The certainty of a mission

I followed my passion

It was kind of a weird feeling. The first time that I went down a waterslide. I decided that I would try the fastest one first. Pretty bad decision, but it makes for a good story now. I hoped that I would feel the all consuming tension that everyone always talks about. I saw it being present in the eyes of people who went before me. I saw it in my father’s posture when he knew he was going to be next. 

I closed my eyes and tried so hard to feel that feeling,  but it just didn't appear. I felt my stomach tingle a little because of the weightless experience, but that was it. There was no uncertainty or tenseness to be found in my body. It was just me, gravity and some water. When I splashed down in the pool, obviously I was disappointed. I looked up and saw my  dad wave at me. Happy that I had made it out alright. As if there were so many accidents that happened at a water park. If you want to protect your child from danger you  should never let it get in a car. But nobody thinks about that. Cars are just a part of life. But God forbid a child should go down a slide the wrong way.

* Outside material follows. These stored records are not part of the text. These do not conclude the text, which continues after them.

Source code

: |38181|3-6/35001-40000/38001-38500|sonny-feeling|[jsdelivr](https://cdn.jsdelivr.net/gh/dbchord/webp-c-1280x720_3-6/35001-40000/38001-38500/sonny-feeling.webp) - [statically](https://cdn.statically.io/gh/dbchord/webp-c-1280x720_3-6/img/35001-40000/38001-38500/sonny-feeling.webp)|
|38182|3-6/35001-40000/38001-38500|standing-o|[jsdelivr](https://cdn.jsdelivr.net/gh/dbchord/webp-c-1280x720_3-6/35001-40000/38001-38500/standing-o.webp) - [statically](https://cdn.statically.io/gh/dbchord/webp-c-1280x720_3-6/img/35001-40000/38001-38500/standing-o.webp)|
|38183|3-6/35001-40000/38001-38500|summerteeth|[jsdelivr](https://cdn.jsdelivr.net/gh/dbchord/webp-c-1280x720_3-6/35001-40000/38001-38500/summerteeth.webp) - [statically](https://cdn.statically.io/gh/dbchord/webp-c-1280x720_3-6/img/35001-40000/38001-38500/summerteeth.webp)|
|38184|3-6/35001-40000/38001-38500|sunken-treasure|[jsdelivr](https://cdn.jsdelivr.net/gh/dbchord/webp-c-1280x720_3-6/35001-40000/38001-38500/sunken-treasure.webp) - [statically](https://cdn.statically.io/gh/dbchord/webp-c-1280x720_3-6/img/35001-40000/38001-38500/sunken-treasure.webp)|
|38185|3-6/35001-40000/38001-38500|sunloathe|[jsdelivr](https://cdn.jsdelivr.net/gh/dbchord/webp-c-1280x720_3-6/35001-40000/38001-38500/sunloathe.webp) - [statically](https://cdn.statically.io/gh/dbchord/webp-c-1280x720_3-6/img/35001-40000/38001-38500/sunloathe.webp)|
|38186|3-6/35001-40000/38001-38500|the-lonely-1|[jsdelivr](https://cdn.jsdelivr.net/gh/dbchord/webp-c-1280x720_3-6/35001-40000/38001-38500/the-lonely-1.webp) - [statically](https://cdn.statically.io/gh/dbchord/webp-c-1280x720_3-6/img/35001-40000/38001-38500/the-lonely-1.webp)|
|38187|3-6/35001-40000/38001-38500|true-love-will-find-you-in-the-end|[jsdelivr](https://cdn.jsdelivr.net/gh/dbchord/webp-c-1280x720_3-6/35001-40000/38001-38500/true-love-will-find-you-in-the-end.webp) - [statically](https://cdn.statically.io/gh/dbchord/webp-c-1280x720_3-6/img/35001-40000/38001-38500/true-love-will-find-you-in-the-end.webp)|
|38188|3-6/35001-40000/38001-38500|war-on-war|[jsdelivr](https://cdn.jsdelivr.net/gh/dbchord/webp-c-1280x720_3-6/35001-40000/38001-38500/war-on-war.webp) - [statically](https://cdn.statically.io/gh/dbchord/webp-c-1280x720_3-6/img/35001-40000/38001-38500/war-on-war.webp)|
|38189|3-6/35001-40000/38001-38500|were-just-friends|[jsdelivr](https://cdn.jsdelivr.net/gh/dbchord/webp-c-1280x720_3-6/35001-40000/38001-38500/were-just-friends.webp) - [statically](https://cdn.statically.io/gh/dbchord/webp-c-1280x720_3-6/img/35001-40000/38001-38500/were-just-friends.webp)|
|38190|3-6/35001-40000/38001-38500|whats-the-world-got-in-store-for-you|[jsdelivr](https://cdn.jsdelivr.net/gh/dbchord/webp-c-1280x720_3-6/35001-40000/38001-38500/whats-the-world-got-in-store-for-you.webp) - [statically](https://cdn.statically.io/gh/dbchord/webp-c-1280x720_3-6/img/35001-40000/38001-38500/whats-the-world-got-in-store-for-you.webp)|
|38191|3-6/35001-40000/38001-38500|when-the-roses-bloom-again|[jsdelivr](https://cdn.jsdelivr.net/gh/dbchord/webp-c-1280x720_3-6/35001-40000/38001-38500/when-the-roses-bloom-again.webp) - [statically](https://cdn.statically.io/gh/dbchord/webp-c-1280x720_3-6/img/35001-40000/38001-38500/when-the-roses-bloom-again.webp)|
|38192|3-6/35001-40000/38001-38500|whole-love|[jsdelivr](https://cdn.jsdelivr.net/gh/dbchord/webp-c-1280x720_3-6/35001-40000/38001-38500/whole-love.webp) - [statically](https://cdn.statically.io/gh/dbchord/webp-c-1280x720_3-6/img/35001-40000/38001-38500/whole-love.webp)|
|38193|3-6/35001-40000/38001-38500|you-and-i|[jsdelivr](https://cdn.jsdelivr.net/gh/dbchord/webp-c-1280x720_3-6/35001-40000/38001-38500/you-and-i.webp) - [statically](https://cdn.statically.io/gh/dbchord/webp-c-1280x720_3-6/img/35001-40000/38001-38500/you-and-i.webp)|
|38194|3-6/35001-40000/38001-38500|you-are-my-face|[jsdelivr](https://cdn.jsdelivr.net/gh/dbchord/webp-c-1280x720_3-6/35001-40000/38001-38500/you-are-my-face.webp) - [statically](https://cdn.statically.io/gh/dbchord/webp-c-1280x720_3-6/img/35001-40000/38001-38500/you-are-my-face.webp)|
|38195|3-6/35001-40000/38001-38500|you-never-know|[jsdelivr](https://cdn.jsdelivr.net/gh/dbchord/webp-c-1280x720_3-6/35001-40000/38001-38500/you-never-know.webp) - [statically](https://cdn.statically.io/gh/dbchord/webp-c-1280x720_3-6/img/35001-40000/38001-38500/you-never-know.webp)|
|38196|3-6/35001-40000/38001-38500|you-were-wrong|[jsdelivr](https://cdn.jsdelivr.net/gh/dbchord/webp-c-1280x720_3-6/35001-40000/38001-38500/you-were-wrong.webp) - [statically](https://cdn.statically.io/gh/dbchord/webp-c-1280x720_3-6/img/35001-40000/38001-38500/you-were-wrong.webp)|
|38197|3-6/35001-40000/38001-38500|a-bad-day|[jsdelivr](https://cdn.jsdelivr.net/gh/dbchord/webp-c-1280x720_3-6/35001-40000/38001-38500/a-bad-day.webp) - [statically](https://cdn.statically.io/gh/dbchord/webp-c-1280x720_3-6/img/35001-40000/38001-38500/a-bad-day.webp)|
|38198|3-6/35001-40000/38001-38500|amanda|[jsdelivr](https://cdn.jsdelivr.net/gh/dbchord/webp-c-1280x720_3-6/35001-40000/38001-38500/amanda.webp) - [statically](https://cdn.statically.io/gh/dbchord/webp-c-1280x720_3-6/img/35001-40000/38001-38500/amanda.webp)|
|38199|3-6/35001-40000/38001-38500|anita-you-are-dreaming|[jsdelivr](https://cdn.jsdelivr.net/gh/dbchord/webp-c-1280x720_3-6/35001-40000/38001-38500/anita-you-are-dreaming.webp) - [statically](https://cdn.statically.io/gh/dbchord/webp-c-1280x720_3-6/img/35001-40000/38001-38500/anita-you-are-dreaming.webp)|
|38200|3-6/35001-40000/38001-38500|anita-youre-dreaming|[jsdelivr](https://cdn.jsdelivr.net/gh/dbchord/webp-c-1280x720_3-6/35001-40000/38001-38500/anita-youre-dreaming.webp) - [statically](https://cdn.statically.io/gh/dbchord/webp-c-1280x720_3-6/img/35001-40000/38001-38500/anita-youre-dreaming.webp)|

I swam out of the way and watched my dad as he came sliding down too. He splashed the water extra hard next to me and came up while sputtering. He was exaggerating to impress me. And  to show me how dangerous it could be. How easy it would be to just drown in a kiddy pool. It was the first time I experienced what I would later recognize to be my passion.The thing I would find out to be my drive in life. My North Star, my compass. I never wanted to be anything more in all my years, than I wanted to be a serial killer. 

And so that is what I became.

Now, don’t worry. I didn’t kill my dad. I wanted to be a serial killer, not a murderer. Besides, if I killed him there would most certainly be an investigation into me. And I wasn’t too fond of that idea so early in my career. I wanted first to learn the craft and get to know my way around the business for a couple years. Of course, when I was in that waterpark feeling what I now know to be my passion, I had no idea what it was. By then it was just a feeling. Granted, I was only eleven at the time, so still a bit young. 

I started experiencing the feeling more and more when I was about sixteen. I had just finished my secondary school and people were starting to annoy me more and more. I remembered feeling this drive in the waterpark and experiencing the same now. So like any self-respecting teenager, I just went with it. I started looking shit up on the internet and following people around. It was all good fun, but I couldn’t wait until I would make my first official kill.